Five Haliade 150 nacelles have just left for the United States. The completion and shipment of this first international order required accurate logistics and marks the launch of mass production at the GE Saint-Nazaire plant.

Shipping a parcel weighing over 400 tonnes and 20 metres wide, is quite a challenge. Impressive logistics were put in place at the Nantes – Saint-Nazaire port to help GE to ship the five Haliade nacelles commissioned for Block Island in the United States.

To transport and store these significantly non-standard items, the Grand Port Maritime provided the Louis Joubert platform and part of the site of the future MRE logistics hub. The move from the GE factory to the shore was managed by the company OCTRA, who entrusted the port handling operations to Atlantique Manutention (subsidiary of SOGEBRAS and the Idea group) to place the platforms on-board on the Brave Tern, a “Jack-up” ship brought in from Norway to take the machines to the United States.

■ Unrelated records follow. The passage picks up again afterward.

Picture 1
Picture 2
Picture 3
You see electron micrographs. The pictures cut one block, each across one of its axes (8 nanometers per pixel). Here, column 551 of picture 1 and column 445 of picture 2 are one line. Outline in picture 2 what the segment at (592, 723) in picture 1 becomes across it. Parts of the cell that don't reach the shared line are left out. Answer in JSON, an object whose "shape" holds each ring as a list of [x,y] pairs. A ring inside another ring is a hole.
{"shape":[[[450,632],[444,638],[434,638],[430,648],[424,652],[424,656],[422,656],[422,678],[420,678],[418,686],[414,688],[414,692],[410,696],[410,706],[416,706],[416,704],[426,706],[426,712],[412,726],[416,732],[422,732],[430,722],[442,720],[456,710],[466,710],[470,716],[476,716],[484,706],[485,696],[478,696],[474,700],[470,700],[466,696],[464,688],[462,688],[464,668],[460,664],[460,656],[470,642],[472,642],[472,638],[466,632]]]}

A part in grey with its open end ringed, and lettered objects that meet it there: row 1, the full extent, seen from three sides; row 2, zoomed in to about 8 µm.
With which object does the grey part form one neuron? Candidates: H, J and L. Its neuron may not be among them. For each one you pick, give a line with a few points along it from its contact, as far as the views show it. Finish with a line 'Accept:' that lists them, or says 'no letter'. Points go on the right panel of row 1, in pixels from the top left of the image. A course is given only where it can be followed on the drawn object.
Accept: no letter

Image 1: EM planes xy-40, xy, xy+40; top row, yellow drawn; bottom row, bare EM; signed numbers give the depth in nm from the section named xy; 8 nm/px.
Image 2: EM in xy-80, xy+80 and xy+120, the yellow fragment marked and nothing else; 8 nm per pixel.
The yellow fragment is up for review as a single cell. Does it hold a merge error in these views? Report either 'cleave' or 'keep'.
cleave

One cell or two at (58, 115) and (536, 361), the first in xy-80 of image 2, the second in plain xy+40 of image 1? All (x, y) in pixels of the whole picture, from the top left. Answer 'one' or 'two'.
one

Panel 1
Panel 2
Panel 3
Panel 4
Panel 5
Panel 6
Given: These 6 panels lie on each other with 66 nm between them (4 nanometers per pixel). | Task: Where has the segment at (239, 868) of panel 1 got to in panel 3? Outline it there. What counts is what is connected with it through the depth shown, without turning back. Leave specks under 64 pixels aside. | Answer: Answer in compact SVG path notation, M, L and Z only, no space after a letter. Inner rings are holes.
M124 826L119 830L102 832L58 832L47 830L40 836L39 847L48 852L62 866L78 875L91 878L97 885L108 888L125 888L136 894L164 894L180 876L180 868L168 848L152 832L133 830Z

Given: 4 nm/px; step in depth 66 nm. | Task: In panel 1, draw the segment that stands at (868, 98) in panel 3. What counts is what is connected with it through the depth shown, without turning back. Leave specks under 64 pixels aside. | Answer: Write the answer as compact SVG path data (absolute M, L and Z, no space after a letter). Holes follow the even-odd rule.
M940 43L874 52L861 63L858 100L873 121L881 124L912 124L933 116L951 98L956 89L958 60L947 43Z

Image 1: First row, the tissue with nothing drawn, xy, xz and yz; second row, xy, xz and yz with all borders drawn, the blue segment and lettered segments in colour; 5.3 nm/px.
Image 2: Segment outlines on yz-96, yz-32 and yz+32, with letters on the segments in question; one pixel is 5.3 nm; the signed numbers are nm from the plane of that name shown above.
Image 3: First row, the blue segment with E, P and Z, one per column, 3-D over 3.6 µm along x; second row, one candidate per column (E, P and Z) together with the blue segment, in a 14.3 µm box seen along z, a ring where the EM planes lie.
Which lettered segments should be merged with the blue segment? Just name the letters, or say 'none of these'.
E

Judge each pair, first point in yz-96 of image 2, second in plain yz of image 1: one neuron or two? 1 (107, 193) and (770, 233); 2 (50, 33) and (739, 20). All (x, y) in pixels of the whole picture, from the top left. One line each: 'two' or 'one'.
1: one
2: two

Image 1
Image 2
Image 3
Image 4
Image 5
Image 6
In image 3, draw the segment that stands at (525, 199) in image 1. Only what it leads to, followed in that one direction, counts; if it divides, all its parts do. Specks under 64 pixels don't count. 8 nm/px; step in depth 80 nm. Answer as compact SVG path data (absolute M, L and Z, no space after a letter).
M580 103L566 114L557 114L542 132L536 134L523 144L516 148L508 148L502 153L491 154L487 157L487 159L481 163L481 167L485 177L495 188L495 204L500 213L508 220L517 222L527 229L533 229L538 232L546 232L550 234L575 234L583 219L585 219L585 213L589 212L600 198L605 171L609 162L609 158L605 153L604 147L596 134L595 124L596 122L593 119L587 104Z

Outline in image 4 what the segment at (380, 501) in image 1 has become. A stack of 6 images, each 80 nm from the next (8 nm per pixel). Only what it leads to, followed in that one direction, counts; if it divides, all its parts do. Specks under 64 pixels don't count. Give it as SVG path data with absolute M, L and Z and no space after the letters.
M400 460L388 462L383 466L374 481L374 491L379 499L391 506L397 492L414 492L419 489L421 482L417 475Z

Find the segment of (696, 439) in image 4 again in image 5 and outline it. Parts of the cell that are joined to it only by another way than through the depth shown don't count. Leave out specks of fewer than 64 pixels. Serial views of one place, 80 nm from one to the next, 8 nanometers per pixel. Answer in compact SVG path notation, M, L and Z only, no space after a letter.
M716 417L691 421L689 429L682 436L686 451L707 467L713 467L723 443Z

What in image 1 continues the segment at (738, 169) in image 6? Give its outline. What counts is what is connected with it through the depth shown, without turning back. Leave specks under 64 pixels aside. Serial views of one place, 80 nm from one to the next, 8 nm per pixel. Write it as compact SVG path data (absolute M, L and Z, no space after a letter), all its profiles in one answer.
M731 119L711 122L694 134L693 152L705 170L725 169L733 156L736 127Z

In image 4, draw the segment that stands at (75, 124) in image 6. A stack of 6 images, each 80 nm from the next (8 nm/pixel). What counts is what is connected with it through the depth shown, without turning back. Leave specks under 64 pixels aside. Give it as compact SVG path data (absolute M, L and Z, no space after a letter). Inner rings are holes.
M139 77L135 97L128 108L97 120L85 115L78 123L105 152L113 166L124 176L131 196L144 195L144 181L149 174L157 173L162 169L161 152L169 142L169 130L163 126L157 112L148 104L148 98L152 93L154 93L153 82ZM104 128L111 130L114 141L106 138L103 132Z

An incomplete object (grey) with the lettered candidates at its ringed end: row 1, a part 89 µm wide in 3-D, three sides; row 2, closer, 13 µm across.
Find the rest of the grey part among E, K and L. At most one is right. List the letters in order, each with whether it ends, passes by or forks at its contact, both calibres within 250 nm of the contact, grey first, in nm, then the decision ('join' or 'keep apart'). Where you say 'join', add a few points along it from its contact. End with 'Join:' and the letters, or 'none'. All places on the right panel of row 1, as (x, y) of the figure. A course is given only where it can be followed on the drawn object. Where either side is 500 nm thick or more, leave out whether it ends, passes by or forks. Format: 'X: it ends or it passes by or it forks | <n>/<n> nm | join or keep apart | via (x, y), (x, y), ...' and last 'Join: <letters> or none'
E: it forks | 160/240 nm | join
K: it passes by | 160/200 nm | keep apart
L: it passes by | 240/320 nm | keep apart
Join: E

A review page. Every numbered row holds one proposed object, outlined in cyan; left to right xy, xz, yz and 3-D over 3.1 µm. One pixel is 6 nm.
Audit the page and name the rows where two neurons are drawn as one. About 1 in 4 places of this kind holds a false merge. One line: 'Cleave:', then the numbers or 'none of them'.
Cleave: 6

The kick-off of a long series

This first international order has allowed GE to demonstrate how serious it is in meeting deadlines. It also confirms the ability of the Nantes – Saint Nazaire Port to support MRE manufacturers in the challenges of building and shipping offshore wind turbines. In addition to their exceptional size and weight, they are also complex machines: a nacelle is composed of 30,000 different parts and excellent logistics is paramount.

Now GE can concentrate on the next deadlines as production increases. The Saint-Nazaire plant must now build 66 Haliade wind turbines for the Merkur Offshore Park ,one of the largest in Germany. Above all, GE expects an order from EDF EN for the first French parks including 238 wind turbines in all.

Eventually, up to 100 turbines will leave the factory every year. As GE is multiplying efforts to find new business opportunities and primarily in Northern Europe, the US and Asia. Moreover, the company is studying the possibility of adapting the Haliade to a floating platform.